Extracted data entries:
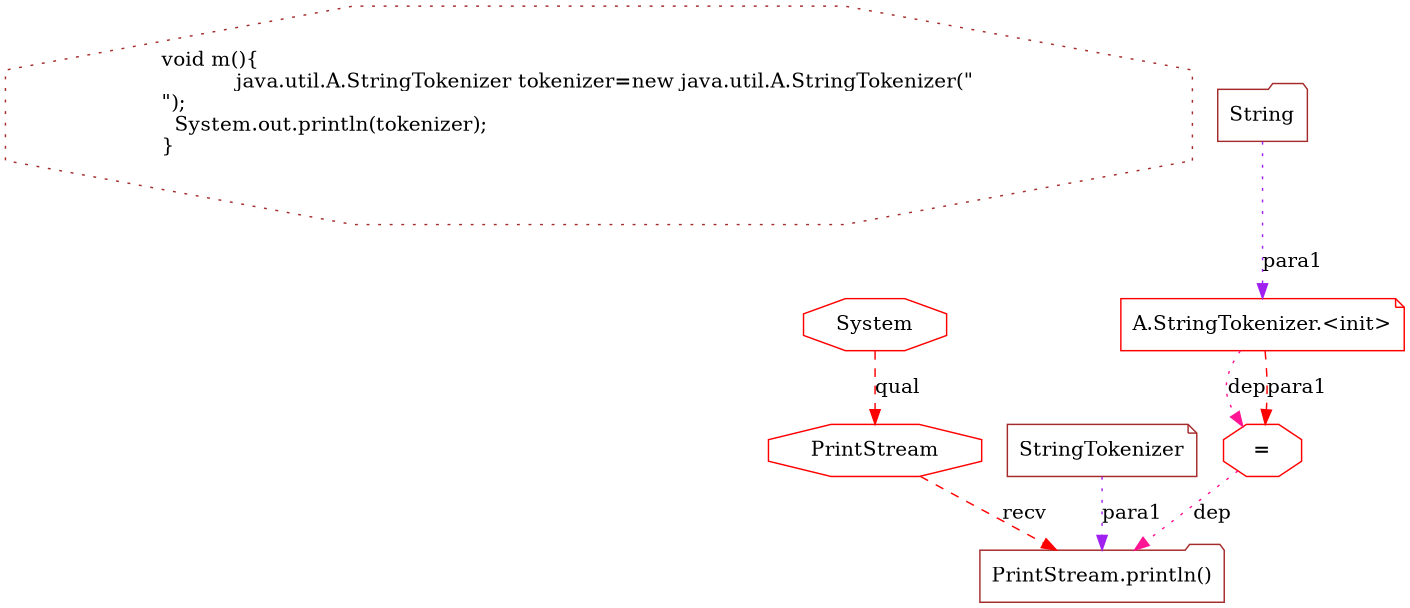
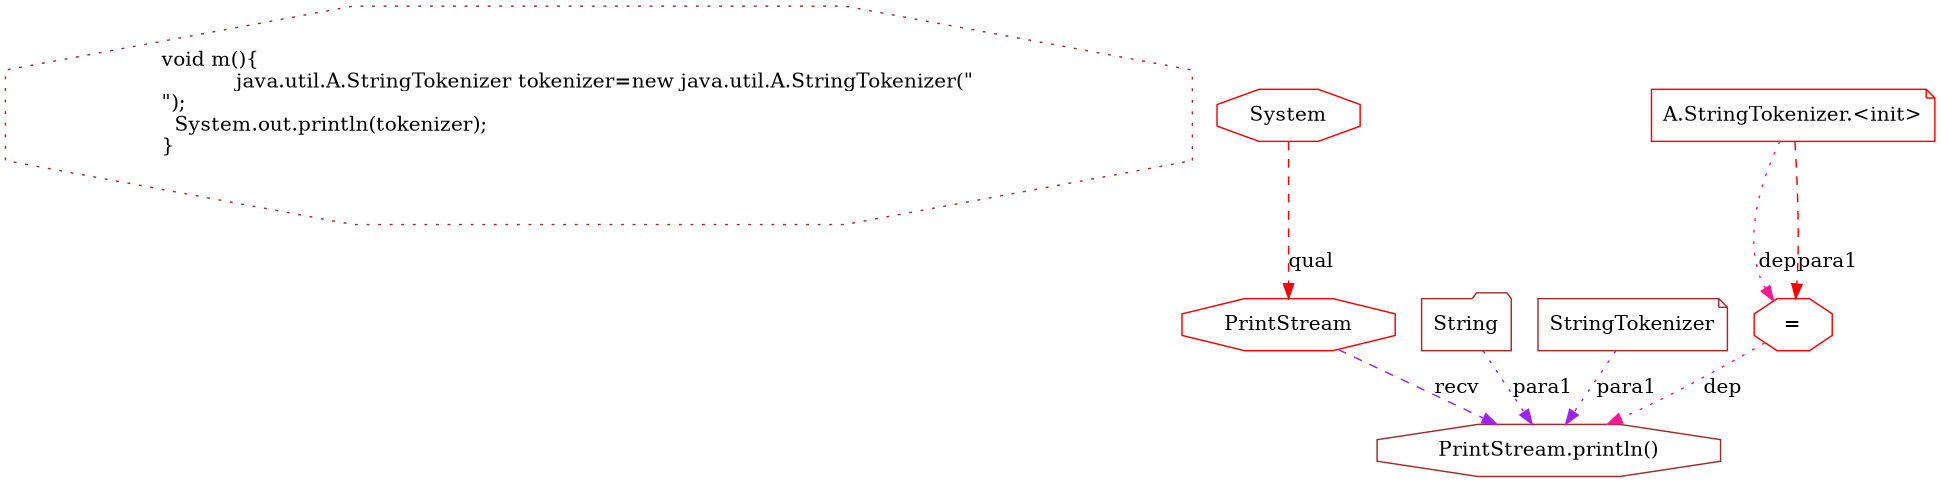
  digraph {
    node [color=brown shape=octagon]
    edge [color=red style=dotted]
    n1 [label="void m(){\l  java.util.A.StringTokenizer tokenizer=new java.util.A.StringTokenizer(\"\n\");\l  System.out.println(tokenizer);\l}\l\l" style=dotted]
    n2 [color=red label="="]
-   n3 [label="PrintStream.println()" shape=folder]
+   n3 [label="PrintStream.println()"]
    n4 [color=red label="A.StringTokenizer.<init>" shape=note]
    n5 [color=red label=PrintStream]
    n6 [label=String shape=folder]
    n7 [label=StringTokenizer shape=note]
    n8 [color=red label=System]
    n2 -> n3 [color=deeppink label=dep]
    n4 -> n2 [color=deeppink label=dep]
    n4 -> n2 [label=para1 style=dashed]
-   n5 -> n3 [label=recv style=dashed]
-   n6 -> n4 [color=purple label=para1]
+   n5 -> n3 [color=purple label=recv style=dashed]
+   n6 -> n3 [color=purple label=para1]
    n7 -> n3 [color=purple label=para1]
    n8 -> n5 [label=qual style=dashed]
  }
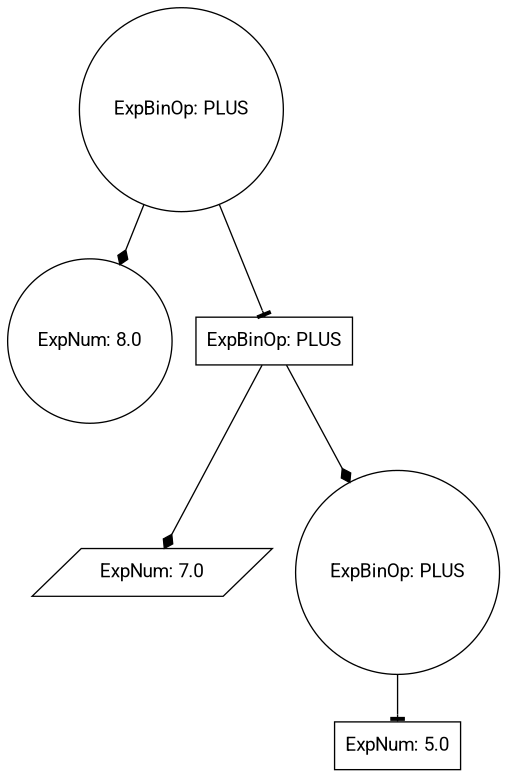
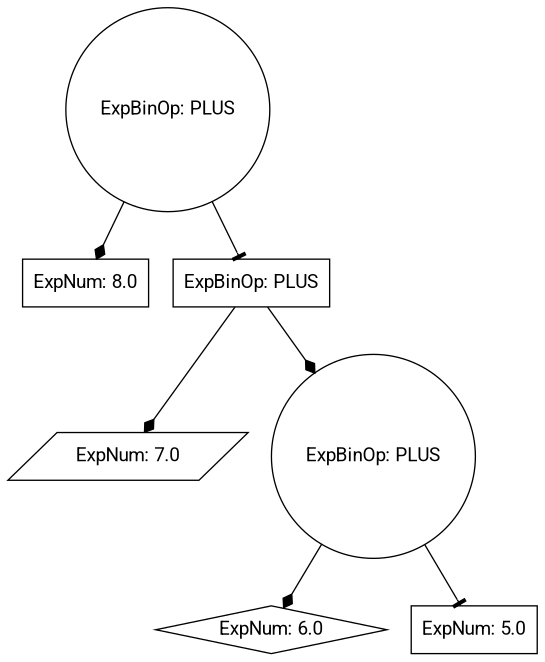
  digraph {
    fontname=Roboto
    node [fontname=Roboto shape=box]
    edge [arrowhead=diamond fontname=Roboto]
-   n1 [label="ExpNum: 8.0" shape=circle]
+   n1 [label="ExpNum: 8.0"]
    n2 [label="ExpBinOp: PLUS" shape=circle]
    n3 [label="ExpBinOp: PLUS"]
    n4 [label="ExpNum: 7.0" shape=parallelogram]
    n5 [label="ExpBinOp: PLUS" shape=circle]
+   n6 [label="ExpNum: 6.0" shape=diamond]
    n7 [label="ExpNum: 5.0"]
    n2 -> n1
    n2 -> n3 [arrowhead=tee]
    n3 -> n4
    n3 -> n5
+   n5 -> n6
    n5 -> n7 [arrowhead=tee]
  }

AIM OF THE TASK — Starting at the beginning of the lines and ending at the line containing "n4 -> n2 [label=para1 style=dashed]", switch every "deeppink" to "orange" and keep everything else the same. Please leave the pictures out of your answer.

RESPONSE —
  digraph {
    node [color=brown shape=octagon]
    edge [color=red style=dotted]
    n1 [label="void m(){\l  java.util.A.StringTokenizer tokenizer=new java.util.A.StringTokenizer(\"\n\");\l  System.out.println(tokenizer);\l}\l\l" style=dotted]
    n2 [color=red label="="]
-   n3 [label="PrintStream.println()" shape=folder]
+   n3 [label="PrintStream.println()"]
    n4 [color=red label="A.StringTokenizer.<init>" shape=note]
    n5 [color=red label=PrintStream]
    n6 [label=String shape=folder]
    n7 [label=StringTokenizer shape=note]
    n8 [color=red label=System]
    n2 -> n3 [color=orange label=dep]
    n4 -> n2 [color=orange label=dep]
    n4 -> n2 [label=para1 style=dashed]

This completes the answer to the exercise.